Description of the task: Could you print each entry below verbatim while omitting the pictures?

Start of Block

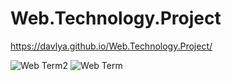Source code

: # Web.Technology.Project
https://davlya.github.io/Web.Technology.Project/

![Web Term2](https://user-images.githubusercontent.com/102499378/199711441-692a6c79-a053-4f13-89fc-f95ed38191f3.png)
![Web Term](https://user-images.githubusercontent.com/102499378/199711459-e246f51c-5aa1-471f-9db1-252046030348.png)
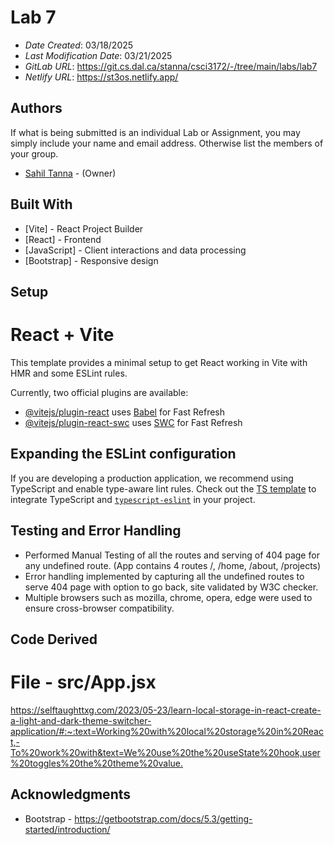 

# Lab 7


* *Date Created*: 03/18/2025
* *Last Modification Date*: 03/21/2025
* *GitLab URL*: <https://git.cs.dal.ca/stanna/csci3172/-/tree/main/labs/lab7>
* *Netlify URL*: <https://st3os.netlify.app/> 


## Authors

If what is being submitted is an individual Lab or Assignment, you may simply include your name and email address. Otherwise list the members of your group.

* [Sahil Tanna](sahil@dal.ca) - (Owner)


## Built With

* [Vite] - React Project Builder
* [React] - Frontend
* [JavaScript] - Client interactions and data processing
* [Bootstrap] - Responsive design

## Setup 
# React + Vite

This template provides a minimal setup to get React working in Vite with HMR and some ESLint rules.

Currently, two official plugins are available:

- [@vitejs/plugin-react](https://github.com/vitejs/vite-plugin-react/blob/main/packages/plugin-react/README.md) uses [Babel](https://babeljs.io/) for Fast Refresh
- [@vitejs/plugin-react-swc](https://github.com/vitejs/vite-plugin-react-swc) uses [SWC](https://swc.rs/) for Fast Refresh

## Expanding the ESLint configuration

If you are developing a production application, we recommend using TypeScript and enable type-aware lint rules. Check out the [TS template](https://github.com/vitejs/vite/tree/main/packages/create-vite/template-react-ts) to integrate TypeScript and [`typescript-eslint`](https://typescript-eslint.io) in your project.


## Testing and Error Handling

- Performed Manual Testing of all the routes and serving of 404 page for any undefined route. (App contains 4 routes /, /home, /about, /projects)
- Error handling implemented by capturing all the undefined routes to serve 404 page with option to go back, site validated by W3C checker.
- Multiple browsers such as mozilla, chrome, opera, edge were used to ensure cross-browser compatibility.

## Code Derived
# File - src/App.jsx
<https://selftaughttxg.com/2023/05-23/learn-local-storage-in-react-create-a-light-and-dark-theme-switcher-application/#:~:text=Working%20with%20local%20storage%20in%20React,-To%20work%20with&text=We%20use%20the%20useState%20hook,user%20toggles%20the%20theme%20value.>

## Acknowledgments

* Bootstrap - <https://getbootstrap.com/docs/5.3/getting-started/introduction/>



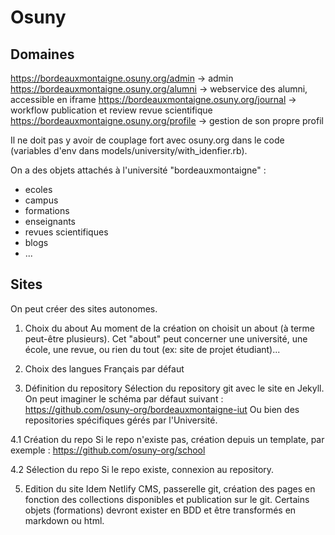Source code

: # Osuny

## Domaines

https://bordeauxmontaigne.osuny.org/admin -> admin
https://bordeauxmontaigne.osuny.org/alumni -> webservice des alumni, accessible en iframe
https://bordeauxmontaigne.osuny.org/journal -> workflow publication et review revue scientifique
https://bordeauxmontaigne.osuny.org/profile -> gestion de son propre profil


Il ne doit pas y avoir de couplage fort avec osuny.org dans le code (variables d'env dans models/university/with_idenfier.rb).

On a des objets attachés à l'université "bordeauxmontaigne" :
- ecoles
- campus
- formations
- enseignants
- revues scientifiques
- blogs
- ...

## Sites

On peut créer des sites autonomes.

1. Choix du about
Au moment de la création on choisit un about (à terme peut-être plusieurs).
Cet "about" peut concerner une université, une école, une revue, ou rien du tout (ex: site de projet étudiant)...

2. Choix des langues
Français par défaut

3. Définition du repository
Sélection du repository git avec le site en Jekyll.
On peut imaginer le schéma par défaut suivant :
https://github.com/osuny-org/bordeauxmontaigne-iut
Ou bien des repositories spécifiques gérés par l'Université.

4.1 Création du repo
Si le repo n'existe pas, création depuis un template, par exemple :
https://github.com/osuny-org/school

4.2 Sélection du repo
Si le repo existe, connexion au repository.

5. Edition du site
Idem Netlify CMS, passerelle git, création des pages en fonction des collections disponibles et publication sur le git. Certains objets (formations) devront exister en BDD et être transformés en markdown ou html.
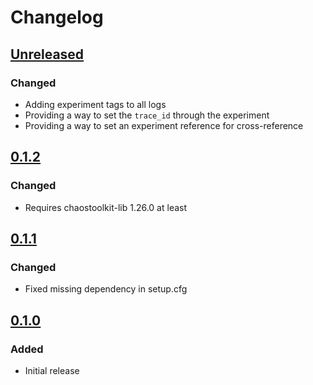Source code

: # Changelog

## [Unreleased][]

[Unreleased]: https://github.com/chaostoolkit-incubator/chaostoolkit-grafana/compare/0.1.2...HEAD

### Changed

-   Adding experiment tags to all logs
-   Providing a way to set the `trace_id` through the experiment
-   Providing a way to set an experiment reference for cross-reference

## [0.1.2][]

[0.1.2]: https://github.com/chaostoolkit-incubator/chaostoolkit-grafana/compare/0.1.1...0.1.2

### Changed

-   Requires chaostoolkit-lib 1.26.0 at least

## [0.1.1][]

[0.1.1]: https://github.com/chaostoolkit-incubator/chaostoolkit-grafana/compare/0.1.0...0.1.1

### Changed

-   Fixed missing dependency in setup.cfg

## [0.1.0][]

[0.1.0]: https://github.com/chaostoolkit-incubator/chaostoolkit-grafana/tree/0.1.0

### Added

-   Initial release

End of Block

Solution to the exercise:
Source code

: # Web.Technology.Project
https://davlya.github.io/Web.Technology.Project/

![Web Term2](https://user-images.githubusercontent.com/102499378/199711441-692a6c79-a053-4f13-89fc-f95ed38191f3.png)
![Web Term](https://user-images.githubusercontent.com/102499378/199711459-e246f51c-5aa1-471f-9db1-252046030348.png)

# Lab 7


* *Date Created*: 03/18/2025
* *Last Modification Date*: 03/21/2025
* *GitLab URL*: <https://git.cs.dal.ca/stanna/csci3172/-/tree/main/labs/lab7>
* *Netlify URL*: <https://st3os.netlify.app/> 


## Authors

If what is being submitted is an individual Lab or Assignment, you may simply include your name and email address. Otherwise list the members of your group.

* [Sahil Tanna](sahil@dal.ca) - (Owner)


## Built With

* [Vite] - React Project Builder
* [React] - Frontend
* [JavaScript] - Client interactions and data processing
* [Bootstrap] - Responsive design

## Setup 
# React + Vite

This template provides a minimal setup to get React working in Vite with HMR and some ESLint rules.

Currently, two official plugins are available:

- [@vitejs/plugin-react](https://github.com/vitejs/vite-plugin-react/blob/main/packages/plugin-react/README.md) uses [Babel](https://babeljs.io/) for Fast Refresh
- [@vitejs/plugin-react-swc](https://github.com/vitejs/vite-plugin-react-swc) uses [SWC](https://swc.rs/) for Fast Refresh

## Expanding the ESLint configuration

If you are developing a production application, we recommend using TypeScript and enable type-aware lint rules. Check out the [TS template](https://github.com/vitejs/vite/tree/main/packages/create-vite/template-react-ts) to integrate TypeScript and [`typescript-eslint`](https://typescript-eslint.io) in your project.


## Testing and Error Handling

- Performed Manual Testing of all the routes and serving of 404 page for any undefined route. (App contains 4 routes /, /home, /about, /projects)
- Error handling implemented by capturing all the undefined routes to serve 404 page with option to go back, site validated by W3C checker.
- Multiple browsers such as mozilla, chrome, opera, edge were used to ensure cross-browser compatibility.

## Code Derived
# File - src/App.jsx
<https://selftaughttxg.com/2023/05-23/learn-local-storage-in-react-create-a-light-and-dark-theme-switcher-application/#:~:text=Working%20with%20local%20storage%20in%20React,-To%20work%20with&text=We%20use%20the%20useState%20hook,user%20toggles%20the%20theme%20value.>

## Acknowledgments

* Bootstrap - <https://getbootstrap.com/docs/5.3/getting-started/introduction/>



Source code

: # Osuny

## Domaines

https://bordeauxmontaigne.osuny.org/admin -> admin
https://bordeauxmontaigne.osuny.org/alumni -> webservice des alumni, accessible en iframe
https://bordeauxmontaigne.osuny.org/journal -> workflow publication et review revue scientifique
https://bordeauxmontaigne.osuny.org/profile -> gestion de son propre profil


Il ne doit pas y avoir de couplage fort avec osuny.org dans le code (variables d'env dans models/university/with_idenfier.rb).

On a des objets attachés à l'université "bordeauxmontaigne" :
- ecoles
- campus
- formations
- enseignants
- revues scientifiques
- blogs
- ...

## Sites

On peut créer des sites autonomes.

1. Choix du about
Au moment de la création on choisit un about (à terme peut-être plusieurs).
Cet "about" peut concerner une université, une école, une revue, ou rien du tout (ex: site de projet étudiant)...

2. Choix des langues
Français par défaut

3. Définition du repository
Sélection du repository git avec le site en Jekyll.
On peut imaginer le schéma par défaut suivant :
https://github.com/osuny-org/bordeauxmontaigne-iut
Ou bien des repositories spécifiques gérés par l'Université.

4.1 Création du repo
Si le repo n'existe pas, création depuis un template, par exemple :
https://github.com/osuny-org/school

4.2 Sélection du repo
Si le repo existe, connexion au repository.

5. Edition du site
Idem Netlify CMS, passerelle git, création des pages en fonction des collections disponibles et publication sur le git. Certains objets (formations) devront exister en BDD et être transformés en markdown ou html.
Source code

: # Changelog

## [Unreleased][]

[Unreleased]: https://github.com/chaostoolkit-incubator/chaostoolkit-grafana/compare/0.1.2...HEAD

### Changed

-   Adding experiment tags to all logs
-   Providing a way to set the `trace_id` through the experiment
-   Providing a way to set an experiment reference for cross-reference

## [0.1.2][]

[0.1.2]: https://github.com/chaostoolkit-incubator/chaostoolkit-grafana/compare/0.1.1...0.1.2

### Changed

-   Requires chaostoolkit-lib 1.26.0 at least

## [0.1.1][]

[0.1.1]: https://github.com/chaostoolkit-incubator/chaostoolkit-grafana/compare/0.1.0...0.1.1

### Changed

-   Fixed missing dependency in setup.cfg

## [0.1.0][]

[0.1.0]: https://github.com/chaostoolkit-incubator/chaostoolkit-grafana/tree/0.1.0

### Added

-   Initial release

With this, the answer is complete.